Deadbolt, I cannot thank you enough for what you have written here. I had to read it twice, cause I was so impressed by your words. When I read things like this it always reminds me why its a great thing to help people in such an important endeavor as improving one's body and health, and thus, making them feel better about themselves in other aspects of life. You are a great representative, not only for my P/RR/S program, but for all lifters in general.

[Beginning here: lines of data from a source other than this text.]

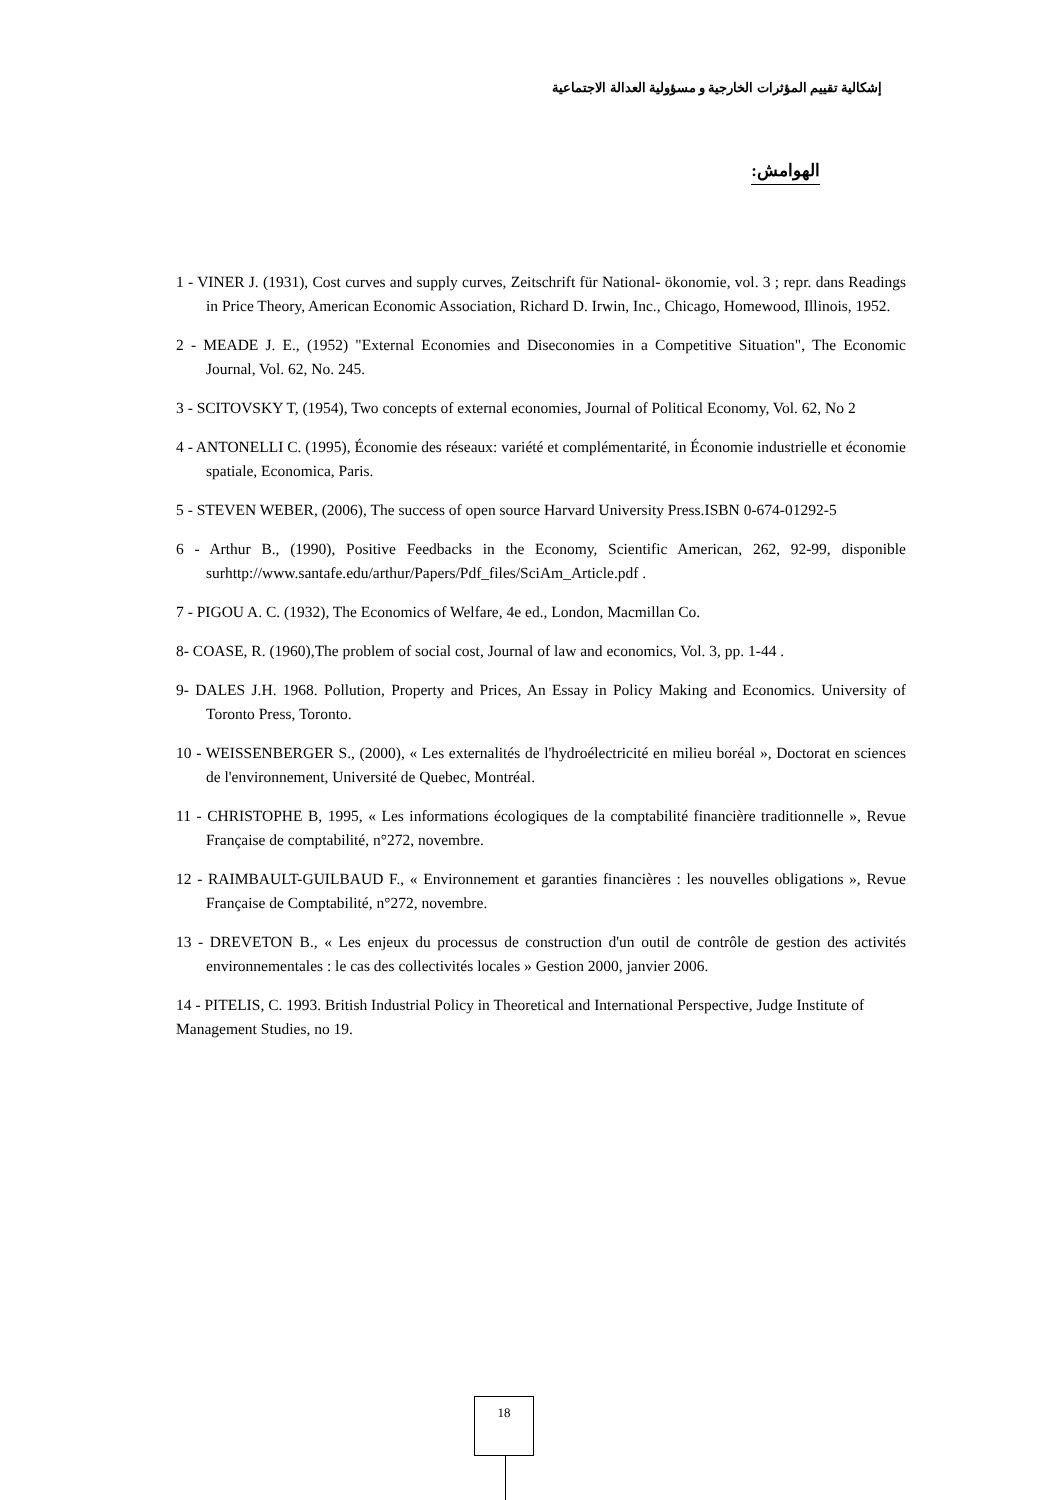إشكالية تقييم المؤثرات الخارجية و مسؤولية العدالة الاجتماعية
الهوامش:
1 - VINER J. (1931), Cost curves and supply curves, Zeitschrift für National- ökonomie, vol. 3 ; repr. dans Readings in Price Theory, American Economic Association, Richard D. Irwin, Inc., Chicago, Homewood, Illinois, 1952.
2 - MEADE J. E., (1952) "External Economies and Diseconomies in a Competitive Situation", The Economic Journal, Vol. 62, No. 245.
3 - SCITOVSKY T, (1954), Two concepts of external economies, Journal of Political Economy, Vol. 62, No 2
4 - ANTONELLI C. (1995), Économie des réseaux: variété et complémentarité, in Économie industrielle et économie spatiale, Economica, Paris.
5 - STEVEN WEBER, (2006), The success of open source Harvard University Press.ISBN 0-674-01292-5
6 - Arthur B., (1990), Positive Feedbacks in the Economy, Scientific American, 262, 92-99, disponible surhttp://www.santafe.edu/arthur/Papers/Pdf_files/SciAm_Article.pdf .
7 - PIGOU A. C. (1932), The Economics of Welfare, 4e ed., London, Macmillan Co.
8- COASE, R. (1960),The problem of social cost, Journal of law and economics, Vol. 3, pp. 1-44 .
9- DALES J.H. 1968. Pollution, Property and Prices, An Essay in Policy Making and Economics. University of Toronto Press, Toronto.
10 - WEISSENBERGER S., (2000), « Les externalités de l'hydroélectricité en milieu boréal », Doctorat en sciences de l'environnement, Université de Quebec, Montréal.
11 - CHRISTOPHE B, 1995, « Les informations écologiques de la comptabilité financière traditionnelle », Revue Française de comptabilité, n°272, novembre.
12 - RAIMBAULT-GUILBAUD F., « Environnement et garanties financières : les nouvelles obligations », Revue Française de Comptabilité, n°272, novembre.
13 - DREVETON B., « Les enjeux du processus de construction d'un outil de contrôle de gestion des activités environnementales : le cas des collectivités locales » Gestion 2000, janvier 2006.
14 - PITELIS, C. 1993. British Industrial Policy in Theoretical and International Perspective, Judge Institute of Management Studies, no 19.
18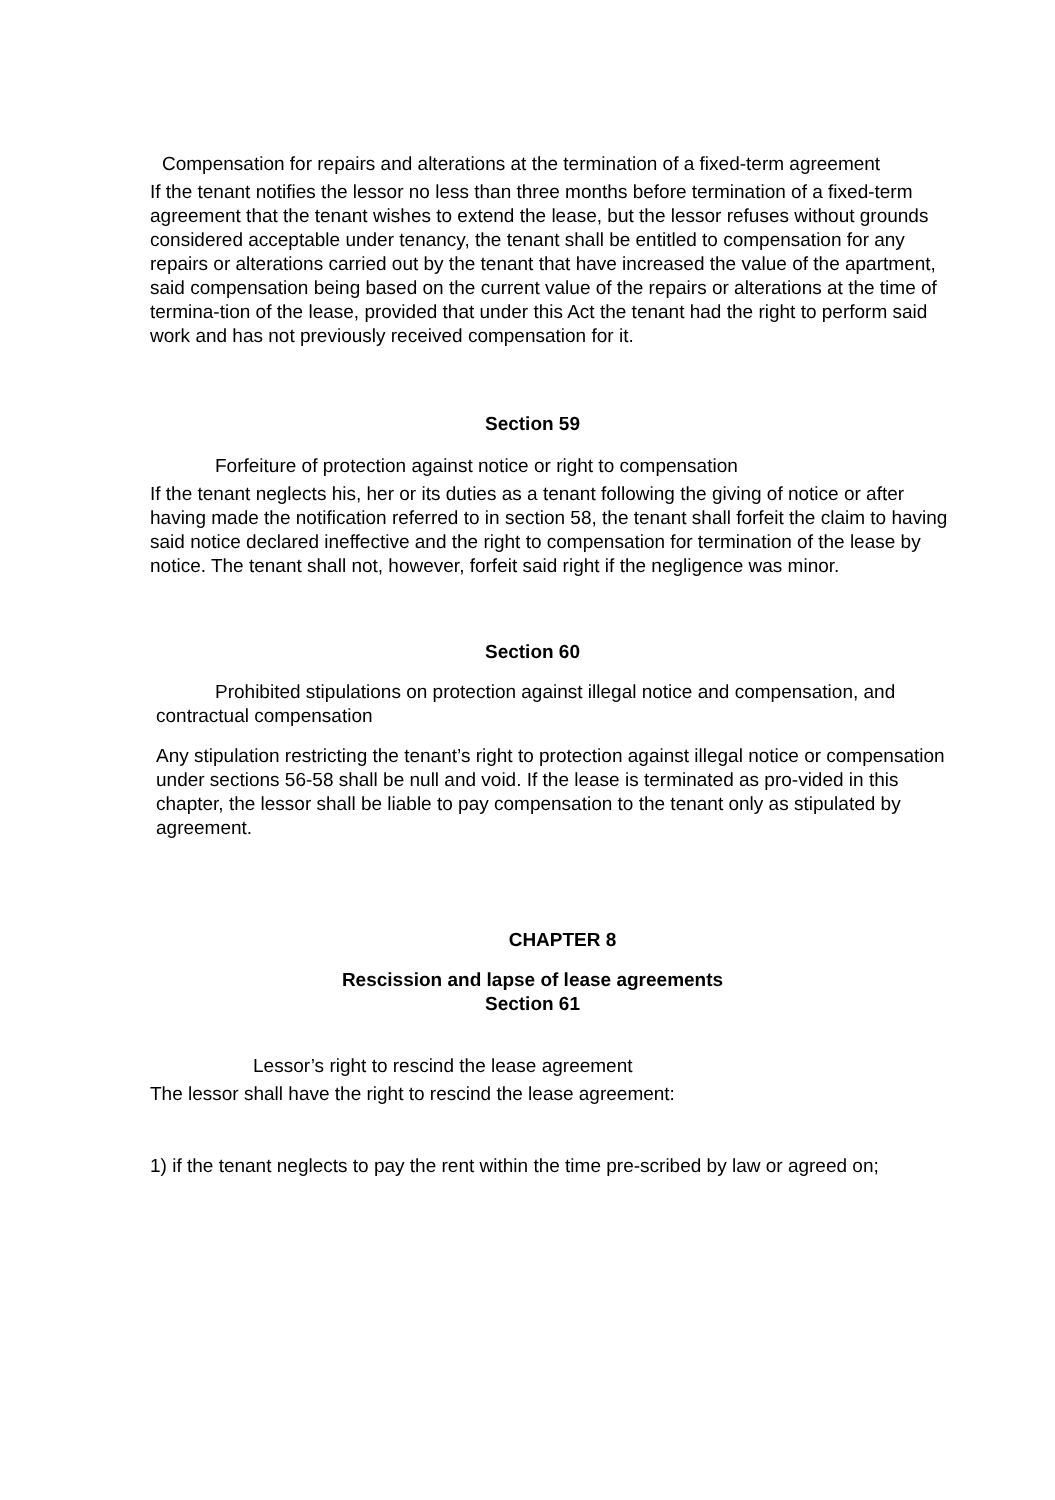Compensation for repairs and alterations at the termination of a fixed-term agreement
If the tenant notifies the lessor no less than three months before termination of a fixed-term agreement that the tenant wishes to extend the lease, but the lessor refuses without grounds considered acceptable under tenancy, the tenant shall be entitled to compensation for any repairs or alterations carried out by the tenant that have increased the value of the apartment, said compensation being based on the current value of the repairs or alterations at the time of termina-tion of the lease, provided that under this Act the tenant had the right to perform said work and has not previously received compensation for it.
Section 59
Forfeiture of protection against notice or right to compensation
If the tenant neglects his, her or its duties as a tenant following the giving of notice or after having made the notification referred to in section 58, the tenant shall forfeit the claim to having said notice declared ineffective and the right to compensation for termination of the lease by notice. The tenant shall not, however, forfeit said right if the negligence was minor.
Section 60
Prohibited stipulations on protection against illegal notice and compensation, and contractual compensation
Any stipulation restricting the tenant’s right to protection against illegal notice or compensation under sections 56-58 shall be null and void. If the lease is terminated as pro-vided in this chapter, the lessor shall be liable to pay compensation to the tenant only as stipulated by agreement.
CHAPTER 8
Rescission and lapse of lease agreements
Section 61
Lessor’s right to rescind the lease agreement
The lessor shall have the right to rescind the lease agreement:
1) if the tenant neglects to pay the rent within the time pre-scribed by law or agreed on;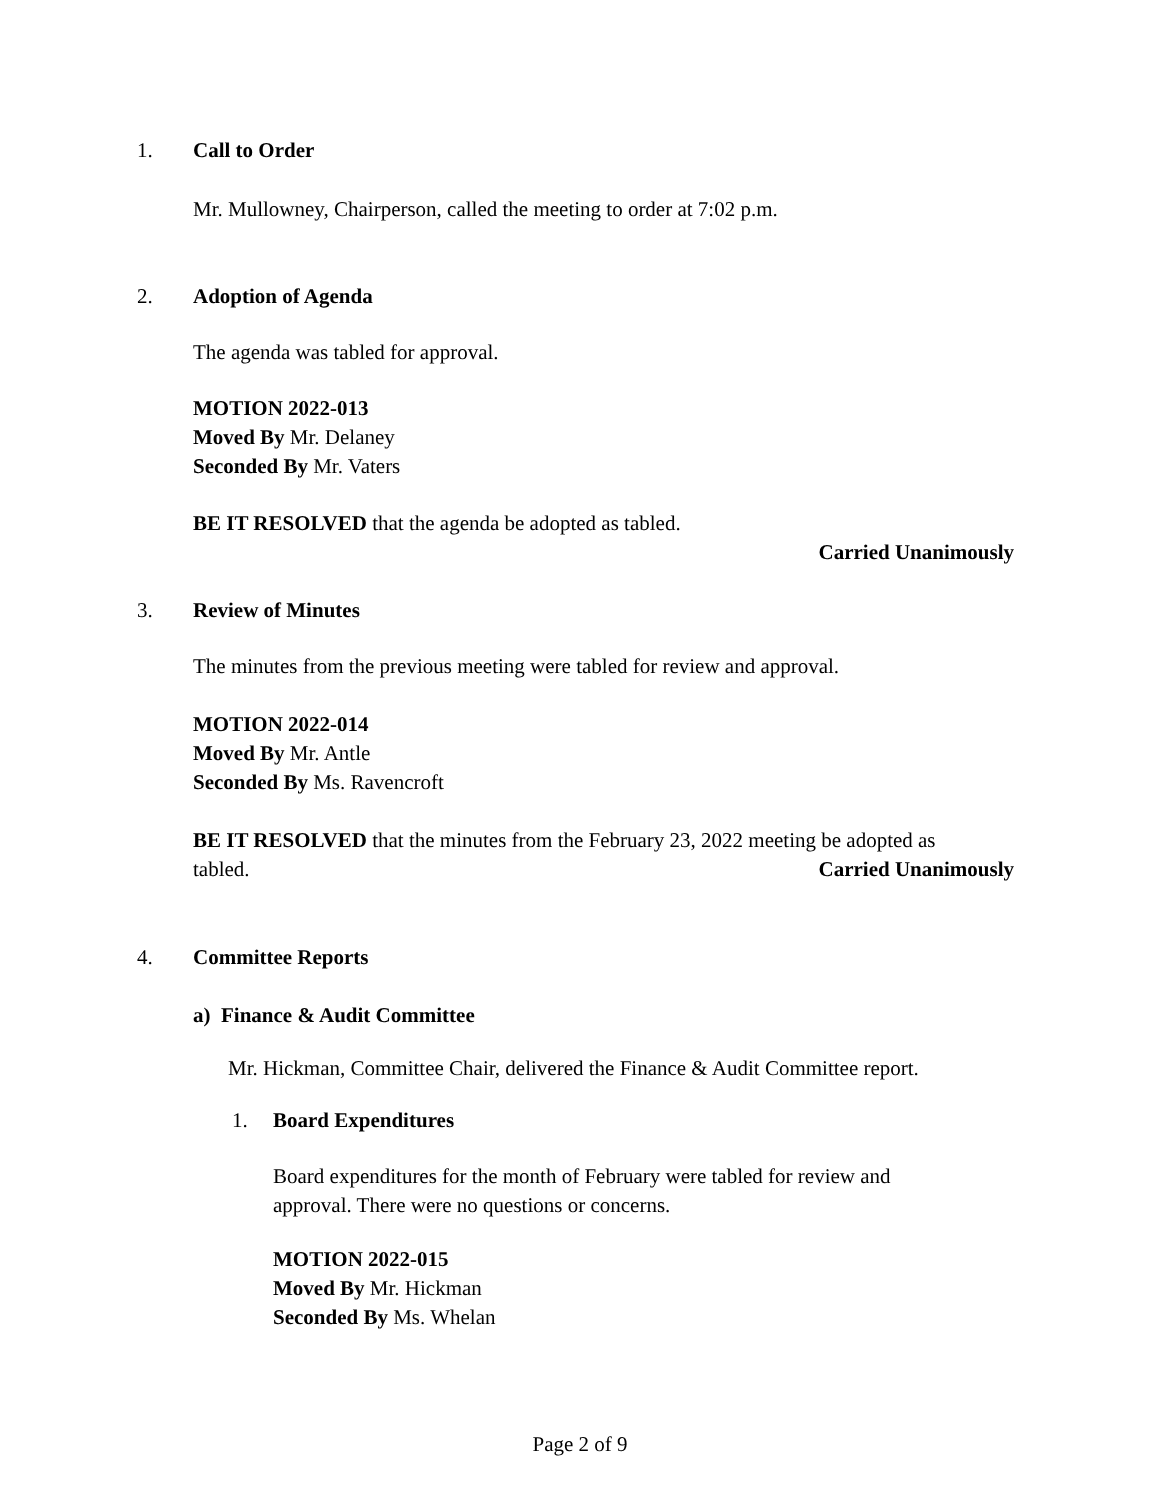1. Call to Order
Mr. Mullowney, Chairperson, called the meeting to order at 7:02 p.m.
2. Adoption of Agenda
The agenda was tabled for approval.
MOTION 2022-013
Moved By Mr. Delaney
Seconded By Mr. Vaters
BE IT RESOLVED that the agenda be adopted as tabled.
Carried Unanimously
3. Review of Minutes
The minutes from the previous meeting were tabled for review and approval.
MOTION 2022-014
Moved By Mr. Antle
Seconded By Ms. Ravencroft
BE IT RESOLVED that the minutes from the February 23, 2022 meeting be adopted as
tabled. Carried Unanimously
4. Committee Reports
a) Finance & Audit Committee
Mr. Hickman, Committee Chair, delivered the Finance & Audit Committee report.
1. Board Expenditures
Board expenditures for the month of February were tabled for review and
approval. There were no questions or concerns.
MOTION 2022-015
Moved By Mr. Hickman
Seconded By Ms. Whelan
Page 2 of 9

Your comments are appreciated more than you know.


----------



## Sapphire (Jul 1, 2004)

VERY well said DeadBolt!


----------



## bludevil (Jul 1, 2004)

Hey, I want to know where I can get these t-shirts at


----------



## brennan (Jul 1, 2004)

Ya i'm on my third cycle of P/RR/S and it's by far my favorite workout. I love the structure, i'm sore as balls the next day without fail and I like brevity of it! Is P/RR/S 2 out yet?????


----------



## DeadBolt (Jul 1, 2004)

bludevil said:
			
		

> Hey, I want to know where I can get these t-shirts at


Ditto, I want some of em.  I see guys wearing all kinds of other garbage bodbuilding shirts I think its time I brought some real gear into that place heh.  Something that actually works!


----------



## Tank316 (Jul 1, 2004)

I'll post a pic with the t's i made up, some might like, some might not. but be patient please, i'm reeeeeeeaaaaaaallly busy!!!!i'll take orders in about 3-4 wks!!!!!


----------



## Tank316 (Jul 1, 2004)

gopro said:
			
		

> Tank my brother, thanks as always for your continued support and for making up those awesome teeshirts! I wear mine to the gym all the time and people keep saying, "Cool shirt!" Then they ask about the program and BAMN, another groupie!
> 
> Tank=P/RR/S catalyst


well Eric, i cant say enough about the program/system as i call it, but above that, i cant say enough about the person who created it.You're a true friend!!!!


----------



## zenreich6005 (Jul 1, 2004)

Hey Eric, is that you in the new vpx nitrous  add in the new flex/muscle and fitness?


----------



## ismeefoo (Jul 1, 2004)

I am in my 7th week of P/RR/S. This is Power week. I have to say that so far I love it. I love the change of pace every week. My favorite would have to be power week. Sometimes I am tempted to do P/P/RR/S, but I am trying to be patient before I move on to a more advanced version. I would definitely like to see/buy one of these t-shirts that have been mentioned. I don't know you GoPro, but I love the routine, keep up the great work. I look forward to any new info and tips.


----------



## gopro (Jul 1, 2004)

zenreich6005 said:
			
		

> Hey Eric, is that you in the new vpx nitrous add in the new flex/muscle and fitness?


YES IT IS...GOOD CALL!


----------



## gopro (Jul 2, 2004)

brennan said:
			
		

> Ya i'm on my third cycle of P/RR/S and it's by far my favorite workout. I love the structure, i'm sore as balls the next day without fail and I like brevity of it! Is P/RR/S 2 out yet?????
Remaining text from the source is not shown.